# ENTRIES SUPPLIED
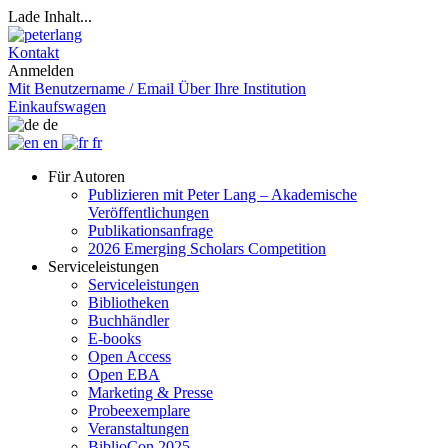
Lade Inhalt...
Kontakt
Anmelden
Mit Benutzername / Email
Über Ihre Institution
Einkaufswagen
de
en
fr
Für Autoren
Publizieren mit Peter Lang – Akademische
Veröffentlichungen
Publikationsanfrage
2026 Emerging Scholars Competition
Serviceleistungen
Serviceleistungen
Bibliotheken
Buchhändler
E-books
Open Access
Open EBA
Marketing & Presse
Probeexemplare
Veranstaltungen
BiblioCon 2025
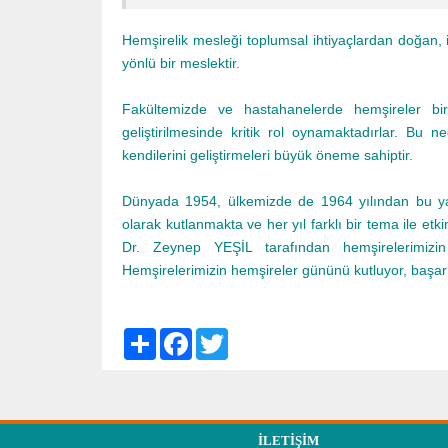
Hemşirelik mesleği toplumsal ihtiyaçlardan doğan, 
yönlü bir meslektir.
Fakültemizde ve hastahanelerde hemşireler bir
geliştirilmesinde kritik rol oynamaktadırlar. Bu 
kendilerini geliştirmeleri büyük öneme sahiptir.
Dünyada 1954, ülkemizde de 1964 yılından bu y
olarak kutlanmakta ve her yıl farklı bir tema ile et
Dr. Zeynep YEŞİL tarafından hemşirelerimizin 
Hemşirelerimizin hemşireler gününü kutluyor, başarı
S
F
T
h
a
w
a
c
i
r
e
t
e
b
t
o
e
o
r
İLETIŞIM
k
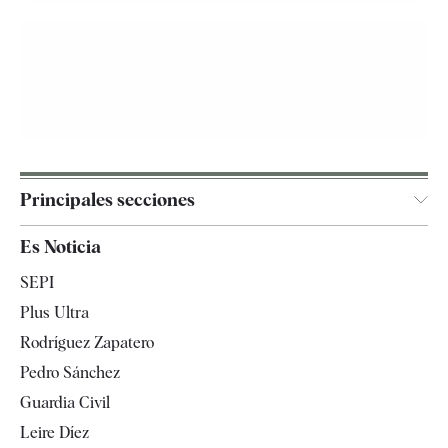
Principales secciones
España
Es Noticia
Economía
SEPI
Internacional
Plus Ultra
Gente
Rodríguez Zapatero
Televisión
Pedro Sánchez
Tendencias
Guardia Civil
Leire Díez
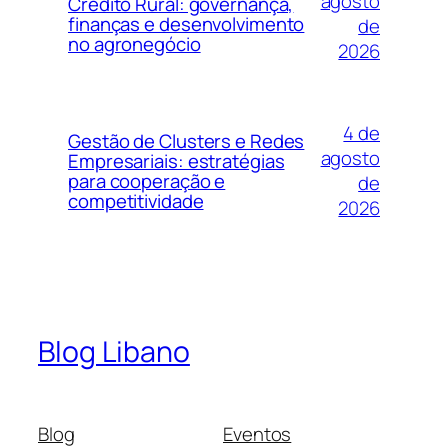
agosto
Crédito Rural: governança,
finanças e desenvolvimento
de
no agronegócio
2026
4 de
Gestão de Clusters e Redes
agosto
Empresariais: estratégias
para cooperação e
de
competitividade
2026
Blog Libano
Blog
Eventos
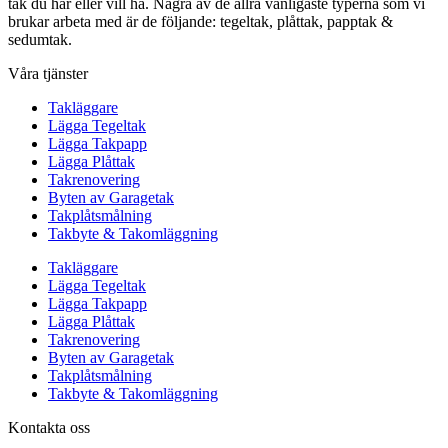
tak du har eller vill ha. Några av de allra vanligaste typerna som vi
brukar arbeta med är de följande: tegeltak, plåttak, papptak &
sedumtak.
Våra tjänster
Takläggare
Lägga Tegeltak
Lägga Takpapp
Lägga Plåttak
Takrenovering
Byten av Garagetak
Takplåtsmålning
Takbyte & Takomläggning
Takläggare
Lägga Tegeltak
Lägga Takpapp
Lägga Plåttak
Takrenovering
Byten av Garagetak
Takplåtsmålning
Takbyte & Takomläggning
Kontakta oss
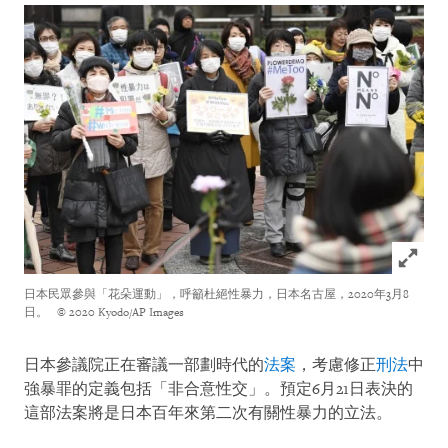
Click to
日本民眾參與「花朵運動」，呼籲杜絕性暴力，日本名古屋，2020年3月8
日。
© 2020 Kyodo/AP Images
日本參議院正在審議一部劃時代的
法案
，考慮修正
刑法
中
強暴罪的定義包括「非合意性交」。預定6月21日表決的
這部法案將是日本百年來第二次有關性暴力的立法。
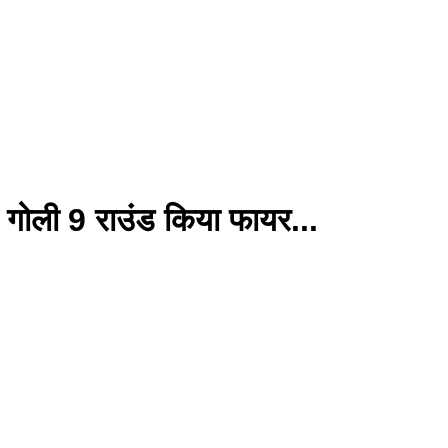
ी गोली 9 राउंड किया फायर...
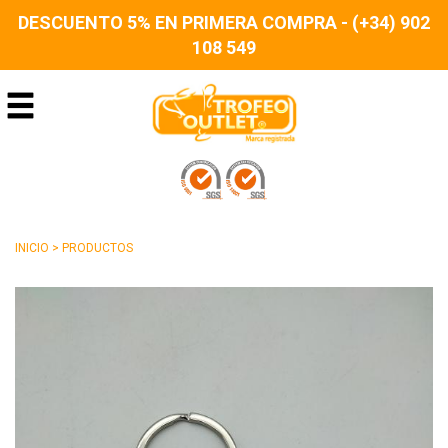
DESCUENTO 5% EN PRIMERA COMPRA - (+34) 902
108 549
INICIO
>
PRODUCTOS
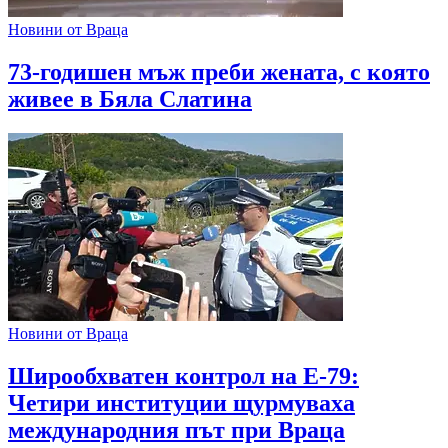
Новини от Враца
73-годишен мъж преби жената, с която
живее в Бяла Слатина
Новини от Враца
Широобхватен контрол на Е-79:
Четири институции щурмуваха
международния път при Враца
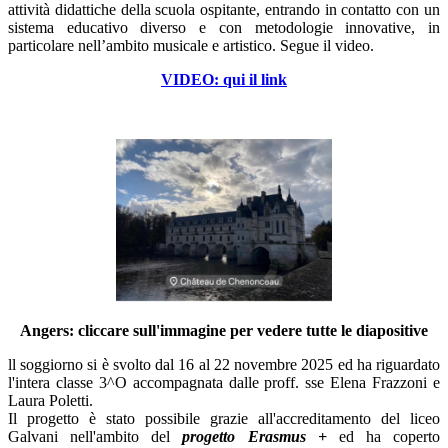
attività didattiche della scuola ospitante, entrando in contatto con un
sistema educativo diverso e con metodologie innovative, in
particolare nell’ambito musicale e artistico. Segue il video.
VIDEO: qui il link
Angers: cliccare sull'immagine per vedere tutte le diapositive
ll soggiorno si è svolto dal 16 al 22 novembre 2025 ed ha riguardato
l'intera classe 3^O accompagnata dalle proff. sse Elena Frazzoni e
Laura Poletti.
Il progetto è stato possibile grazie all'accreditamento del liceo
Galvani nell'ambito del
progetto Erasmus +
ed ha coperto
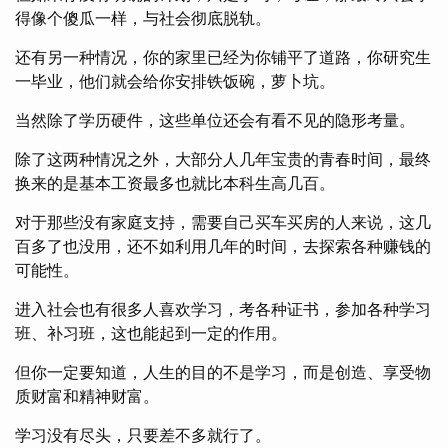
得像个傻瓜一样，与社会彻底脱轨。
还有另一种情况，你的家里已经为你铺平了道路，你研究生
一毕业，他们就会给你安排铁饭碗，萝卜坑。
当然除了学历硬件，这些单位还会有看不见的隐形考量。
除了这两种情况之外，大部分人几年宝贵的青春时间，最终
换来的是基本工资最多也就比本科生高几百。
对于那些没有家庭支持，需要自己买车买房的人来说，这几
百多了也没用，还不如利用几年的时间，去探索各种赚钱的
可能性。
进入社会也有很多人喜欢学习，考各种证书，参加各种学习
班、补习班，这也能起到一定的作用。
但你一定要知道，人生的目的不是学习，而是创造、享受物
质财富和精神财富。
学习没有尽头，只要差不多就行了。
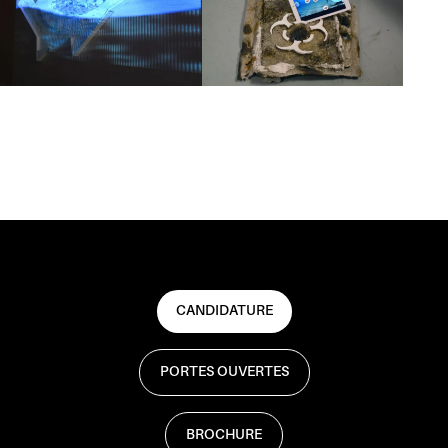
CANDIDATURE
PORTES OUVERTES
BROCHURE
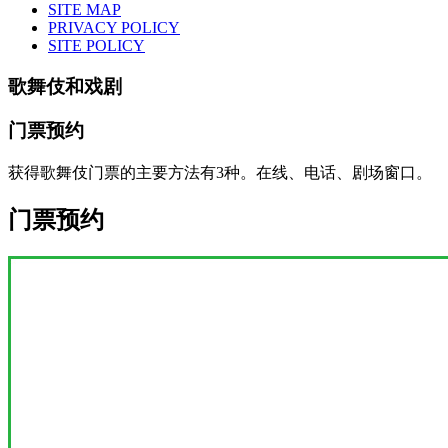
SITE MAP
PRIVACY POLICY
SITE POLICY
歌舞伎和戏剧
门票预约
获得歌舞伎门票的主要方法有3种。在线、电话、剧场窗口。
门票预约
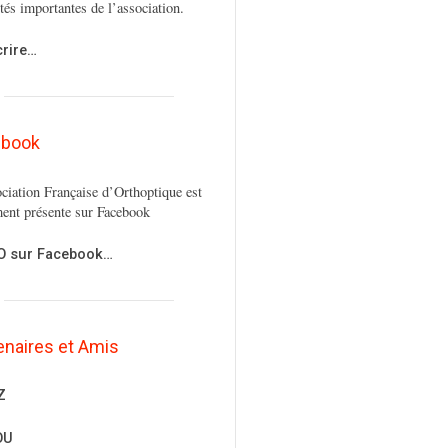
ités importantes de l’association.
crire…
ebook
ciation Française d’Orthoptique est
ent présente sur Facebook
FO sur Facebook…
enaires et Amis
Z
OU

# WHAT YOU ARE ASKED TO DO
Some of the data mentions "progetto". Copy every line where it does.

# SOLUTION BELOW
Il progetto è stato possibile grazie all'accreditamento del liceo
progetto Erasmus +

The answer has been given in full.